----- Data listing

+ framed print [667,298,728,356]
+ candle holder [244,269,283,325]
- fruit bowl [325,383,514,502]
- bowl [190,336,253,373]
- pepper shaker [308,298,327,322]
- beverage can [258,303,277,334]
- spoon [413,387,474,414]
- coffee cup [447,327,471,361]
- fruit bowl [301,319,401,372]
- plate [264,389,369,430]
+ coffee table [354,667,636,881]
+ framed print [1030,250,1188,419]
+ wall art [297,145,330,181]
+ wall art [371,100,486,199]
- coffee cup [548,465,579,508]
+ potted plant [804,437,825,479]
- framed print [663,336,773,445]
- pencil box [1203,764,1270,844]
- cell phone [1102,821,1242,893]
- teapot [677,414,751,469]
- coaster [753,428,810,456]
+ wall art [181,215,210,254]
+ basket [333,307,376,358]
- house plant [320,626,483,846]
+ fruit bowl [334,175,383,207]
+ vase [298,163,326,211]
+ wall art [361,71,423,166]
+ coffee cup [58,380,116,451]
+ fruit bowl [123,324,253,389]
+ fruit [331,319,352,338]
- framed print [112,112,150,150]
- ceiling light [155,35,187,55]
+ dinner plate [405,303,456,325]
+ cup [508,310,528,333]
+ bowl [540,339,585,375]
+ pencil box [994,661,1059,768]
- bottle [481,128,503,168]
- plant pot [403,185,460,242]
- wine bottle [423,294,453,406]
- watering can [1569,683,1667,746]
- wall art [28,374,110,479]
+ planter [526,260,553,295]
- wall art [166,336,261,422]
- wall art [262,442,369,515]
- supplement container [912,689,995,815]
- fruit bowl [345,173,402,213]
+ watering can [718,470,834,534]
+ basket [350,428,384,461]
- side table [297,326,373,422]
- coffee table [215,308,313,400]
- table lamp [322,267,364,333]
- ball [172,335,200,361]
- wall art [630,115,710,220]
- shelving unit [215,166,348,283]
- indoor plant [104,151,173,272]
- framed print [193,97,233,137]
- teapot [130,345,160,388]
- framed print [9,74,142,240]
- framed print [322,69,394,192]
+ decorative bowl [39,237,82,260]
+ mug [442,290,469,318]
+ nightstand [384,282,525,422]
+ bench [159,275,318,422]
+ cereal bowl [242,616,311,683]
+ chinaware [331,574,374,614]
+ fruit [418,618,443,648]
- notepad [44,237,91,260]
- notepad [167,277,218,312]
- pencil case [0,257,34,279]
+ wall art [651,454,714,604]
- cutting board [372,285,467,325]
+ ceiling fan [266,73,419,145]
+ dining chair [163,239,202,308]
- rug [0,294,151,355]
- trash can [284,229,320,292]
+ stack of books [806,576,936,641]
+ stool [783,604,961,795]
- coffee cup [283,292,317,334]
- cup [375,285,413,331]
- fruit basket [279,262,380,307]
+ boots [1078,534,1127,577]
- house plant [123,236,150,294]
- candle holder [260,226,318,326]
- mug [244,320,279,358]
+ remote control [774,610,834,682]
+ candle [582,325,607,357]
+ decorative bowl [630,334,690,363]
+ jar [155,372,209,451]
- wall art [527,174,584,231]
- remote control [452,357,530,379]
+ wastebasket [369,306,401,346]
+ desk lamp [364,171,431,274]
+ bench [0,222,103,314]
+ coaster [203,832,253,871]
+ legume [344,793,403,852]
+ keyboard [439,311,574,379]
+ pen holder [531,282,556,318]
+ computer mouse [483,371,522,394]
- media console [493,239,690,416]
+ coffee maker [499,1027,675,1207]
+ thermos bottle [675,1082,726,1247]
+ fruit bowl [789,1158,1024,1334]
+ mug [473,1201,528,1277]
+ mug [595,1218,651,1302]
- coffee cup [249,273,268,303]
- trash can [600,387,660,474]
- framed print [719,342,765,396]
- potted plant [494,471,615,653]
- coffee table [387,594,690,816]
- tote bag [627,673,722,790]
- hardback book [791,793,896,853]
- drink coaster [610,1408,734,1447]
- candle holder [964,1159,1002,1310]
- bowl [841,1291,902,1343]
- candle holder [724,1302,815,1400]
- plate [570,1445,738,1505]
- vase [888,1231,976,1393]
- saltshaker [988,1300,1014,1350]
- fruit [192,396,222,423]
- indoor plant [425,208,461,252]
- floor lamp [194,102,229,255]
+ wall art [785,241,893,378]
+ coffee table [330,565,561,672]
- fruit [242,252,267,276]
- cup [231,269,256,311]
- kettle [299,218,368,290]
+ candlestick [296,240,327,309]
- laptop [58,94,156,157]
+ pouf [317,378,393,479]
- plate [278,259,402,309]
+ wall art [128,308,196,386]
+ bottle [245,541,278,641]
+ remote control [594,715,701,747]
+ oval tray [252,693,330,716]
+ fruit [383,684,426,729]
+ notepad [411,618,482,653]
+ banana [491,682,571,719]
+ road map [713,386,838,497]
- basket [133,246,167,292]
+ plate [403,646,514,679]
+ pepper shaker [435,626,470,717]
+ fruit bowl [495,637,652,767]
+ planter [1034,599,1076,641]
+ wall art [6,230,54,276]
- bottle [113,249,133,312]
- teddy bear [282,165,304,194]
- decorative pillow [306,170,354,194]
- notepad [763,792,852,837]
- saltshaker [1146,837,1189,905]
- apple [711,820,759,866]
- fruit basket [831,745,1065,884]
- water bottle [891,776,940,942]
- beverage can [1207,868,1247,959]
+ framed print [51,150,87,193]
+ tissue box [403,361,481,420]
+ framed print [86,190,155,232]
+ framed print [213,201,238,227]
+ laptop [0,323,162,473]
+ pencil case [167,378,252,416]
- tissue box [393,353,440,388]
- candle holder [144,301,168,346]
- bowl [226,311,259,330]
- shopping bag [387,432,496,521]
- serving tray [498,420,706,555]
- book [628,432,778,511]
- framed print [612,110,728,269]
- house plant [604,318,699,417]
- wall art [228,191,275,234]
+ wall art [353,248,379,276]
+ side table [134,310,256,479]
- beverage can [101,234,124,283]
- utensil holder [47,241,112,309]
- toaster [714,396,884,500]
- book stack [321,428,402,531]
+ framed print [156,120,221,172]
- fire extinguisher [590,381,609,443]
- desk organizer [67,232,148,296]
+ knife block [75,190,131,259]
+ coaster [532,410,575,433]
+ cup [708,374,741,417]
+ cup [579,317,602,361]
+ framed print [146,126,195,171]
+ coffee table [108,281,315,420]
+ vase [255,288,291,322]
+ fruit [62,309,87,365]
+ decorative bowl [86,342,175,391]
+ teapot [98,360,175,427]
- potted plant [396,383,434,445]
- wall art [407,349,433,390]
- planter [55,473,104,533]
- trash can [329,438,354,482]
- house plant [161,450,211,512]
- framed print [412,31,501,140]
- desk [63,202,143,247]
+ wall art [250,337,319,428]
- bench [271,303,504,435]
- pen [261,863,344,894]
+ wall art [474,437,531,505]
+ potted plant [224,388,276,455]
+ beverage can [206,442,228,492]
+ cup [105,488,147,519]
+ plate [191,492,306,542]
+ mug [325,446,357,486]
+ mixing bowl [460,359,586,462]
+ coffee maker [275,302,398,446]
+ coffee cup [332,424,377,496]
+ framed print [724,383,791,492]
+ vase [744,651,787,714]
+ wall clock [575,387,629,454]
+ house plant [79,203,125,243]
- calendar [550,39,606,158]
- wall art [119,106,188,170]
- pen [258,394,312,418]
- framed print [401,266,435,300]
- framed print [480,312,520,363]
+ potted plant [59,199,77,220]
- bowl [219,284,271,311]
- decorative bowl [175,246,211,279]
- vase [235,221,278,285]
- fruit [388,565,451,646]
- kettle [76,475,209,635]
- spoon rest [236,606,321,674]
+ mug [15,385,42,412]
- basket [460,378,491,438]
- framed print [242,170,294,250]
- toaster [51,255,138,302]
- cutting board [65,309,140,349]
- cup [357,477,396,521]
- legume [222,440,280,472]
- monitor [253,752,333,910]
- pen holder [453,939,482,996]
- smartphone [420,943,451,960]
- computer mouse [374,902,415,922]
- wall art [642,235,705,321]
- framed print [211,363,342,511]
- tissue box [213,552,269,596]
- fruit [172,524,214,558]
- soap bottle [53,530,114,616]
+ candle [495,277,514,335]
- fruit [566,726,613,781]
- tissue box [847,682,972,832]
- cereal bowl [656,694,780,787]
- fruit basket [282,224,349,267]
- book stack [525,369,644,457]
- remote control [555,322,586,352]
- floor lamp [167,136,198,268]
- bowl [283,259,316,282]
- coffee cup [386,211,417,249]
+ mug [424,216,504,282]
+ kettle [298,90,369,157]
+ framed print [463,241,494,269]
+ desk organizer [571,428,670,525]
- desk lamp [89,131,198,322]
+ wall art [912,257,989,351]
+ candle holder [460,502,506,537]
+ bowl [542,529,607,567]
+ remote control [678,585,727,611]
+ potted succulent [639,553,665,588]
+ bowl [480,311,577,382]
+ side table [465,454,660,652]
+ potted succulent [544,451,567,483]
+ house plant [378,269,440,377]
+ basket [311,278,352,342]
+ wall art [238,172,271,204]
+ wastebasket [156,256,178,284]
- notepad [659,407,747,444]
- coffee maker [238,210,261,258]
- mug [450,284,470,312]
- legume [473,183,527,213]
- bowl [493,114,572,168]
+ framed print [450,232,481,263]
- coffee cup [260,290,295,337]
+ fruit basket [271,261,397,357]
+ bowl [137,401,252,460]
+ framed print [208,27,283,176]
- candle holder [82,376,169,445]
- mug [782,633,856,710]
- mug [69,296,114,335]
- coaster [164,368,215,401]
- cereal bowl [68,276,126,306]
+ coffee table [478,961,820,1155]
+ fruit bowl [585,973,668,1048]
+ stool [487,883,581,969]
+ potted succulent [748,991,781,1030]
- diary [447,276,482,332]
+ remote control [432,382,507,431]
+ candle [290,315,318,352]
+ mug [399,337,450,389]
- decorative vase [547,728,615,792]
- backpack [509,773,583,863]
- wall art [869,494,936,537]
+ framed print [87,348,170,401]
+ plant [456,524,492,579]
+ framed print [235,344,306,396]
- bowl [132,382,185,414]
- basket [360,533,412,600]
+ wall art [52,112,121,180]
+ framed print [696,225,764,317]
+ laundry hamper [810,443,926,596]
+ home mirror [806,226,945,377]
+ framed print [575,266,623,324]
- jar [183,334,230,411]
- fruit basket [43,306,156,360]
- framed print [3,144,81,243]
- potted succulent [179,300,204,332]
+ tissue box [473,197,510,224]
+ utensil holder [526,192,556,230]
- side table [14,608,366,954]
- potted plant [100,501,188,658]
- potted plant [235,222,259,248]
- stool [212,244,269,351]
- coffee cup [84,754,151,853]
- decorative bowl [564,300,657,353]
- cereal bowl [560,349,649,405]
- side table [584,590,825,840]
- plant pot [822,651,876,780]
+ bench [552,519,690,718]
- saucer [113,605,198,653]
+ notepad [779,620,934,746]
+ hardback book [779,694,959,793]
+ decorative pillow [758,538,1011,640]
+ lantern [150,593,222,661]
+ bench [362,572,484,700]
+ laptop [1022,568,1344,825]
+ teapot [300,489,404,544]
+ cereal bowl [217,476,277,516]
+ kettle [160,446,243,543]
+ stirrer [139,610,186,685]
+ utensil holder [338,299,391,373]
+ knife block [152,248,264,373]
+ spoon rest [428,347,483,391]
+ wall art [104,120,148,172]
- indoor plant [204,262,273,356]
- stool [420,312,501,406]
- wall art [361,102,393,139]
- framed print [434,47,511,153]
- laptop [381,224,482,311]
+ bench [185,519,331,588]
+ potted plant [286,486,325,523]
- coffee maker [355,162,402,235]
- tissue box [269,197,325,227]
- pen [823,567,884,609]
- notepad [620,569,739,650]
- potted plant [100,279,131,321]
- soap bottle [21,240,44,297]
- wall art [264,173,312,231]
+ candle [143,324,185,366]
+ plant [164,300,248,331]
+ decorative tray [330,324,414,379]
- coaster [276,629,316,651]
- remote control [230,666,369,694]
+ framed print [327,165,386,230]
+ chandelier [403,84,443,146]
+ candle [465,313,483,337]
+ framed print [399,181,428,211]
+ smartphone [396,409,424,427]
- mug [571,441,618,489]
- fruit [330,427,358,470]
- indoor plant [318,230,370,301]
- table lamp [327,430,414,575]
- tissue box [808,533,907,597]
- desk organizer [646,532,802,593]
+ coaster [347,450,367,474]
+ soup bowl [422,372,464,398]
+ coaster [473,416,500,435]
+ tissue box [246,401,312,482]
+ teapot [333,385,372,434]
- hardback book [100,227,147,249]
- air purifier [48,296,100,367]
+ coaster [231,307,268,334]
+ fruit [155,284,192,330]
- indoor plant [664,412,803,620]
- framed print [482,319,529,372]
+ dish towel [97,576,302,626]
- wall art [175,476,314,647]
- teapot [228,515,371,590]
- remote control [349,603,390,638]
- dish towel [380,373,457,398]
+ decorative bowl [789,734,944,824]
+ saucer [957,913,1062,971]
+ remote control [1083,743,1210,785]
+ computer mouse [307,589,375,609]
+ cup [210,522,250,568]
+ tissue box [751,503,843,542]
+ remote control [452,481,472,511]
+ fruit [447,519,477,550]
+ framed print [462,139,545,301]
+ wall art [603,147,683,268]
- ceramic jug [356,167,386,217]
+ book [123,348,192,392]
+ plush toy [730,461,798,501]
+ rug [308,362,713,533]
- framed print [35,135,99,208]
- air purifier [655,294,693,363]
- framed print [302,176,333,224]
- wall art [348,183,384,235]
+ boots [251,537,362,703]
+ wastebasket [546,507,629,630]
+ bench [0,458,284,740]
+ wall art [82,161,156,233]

----------

Please write out, exactly as they appear above, only the lines in the stretch from the line with "dining chair [163,239,202,308]" through the line with "coffee maker [499,1027,675,1207]".

Reply
+ dining chair [163,239,202,308]
- rug [0,294,151,355]
- trash can [284,229,320,292]
+ stack of books [806,576,936,641]
+ stool [783,604,961,795]
- coffee cup [283,292,317,334]
- cup [375,285,413,331]
- fruit basket [279,262,380,307]
+ boots [1078,534,1127,577]
- house plant [123,236,150,294]
- candle holder [260,226,318,326]
- mug [244,320,279,358]
+ remote control [774,610,834,682]
+ candle [582,325,607,357]
+ decorative bowl [630,334,690,363]
+ jar [155,372,209,451]
- wall art [527,174,584,231]
- remote control [452,357,530,379]
+ wastebasket [369,306,401,346]
+ desk lamp [364,171,431,274]
+ bench [0,222,103,314]
+ coaster [203,832,253,871]
+ legume [344,793,403,852]
+ keyboard [439,311,574,379]
+ pen holder [531,282,556,318]
+ computer mouse [483,371,522,394]
- media console [493,239,690,416]
+ coffee maker [499,1027,675,1207]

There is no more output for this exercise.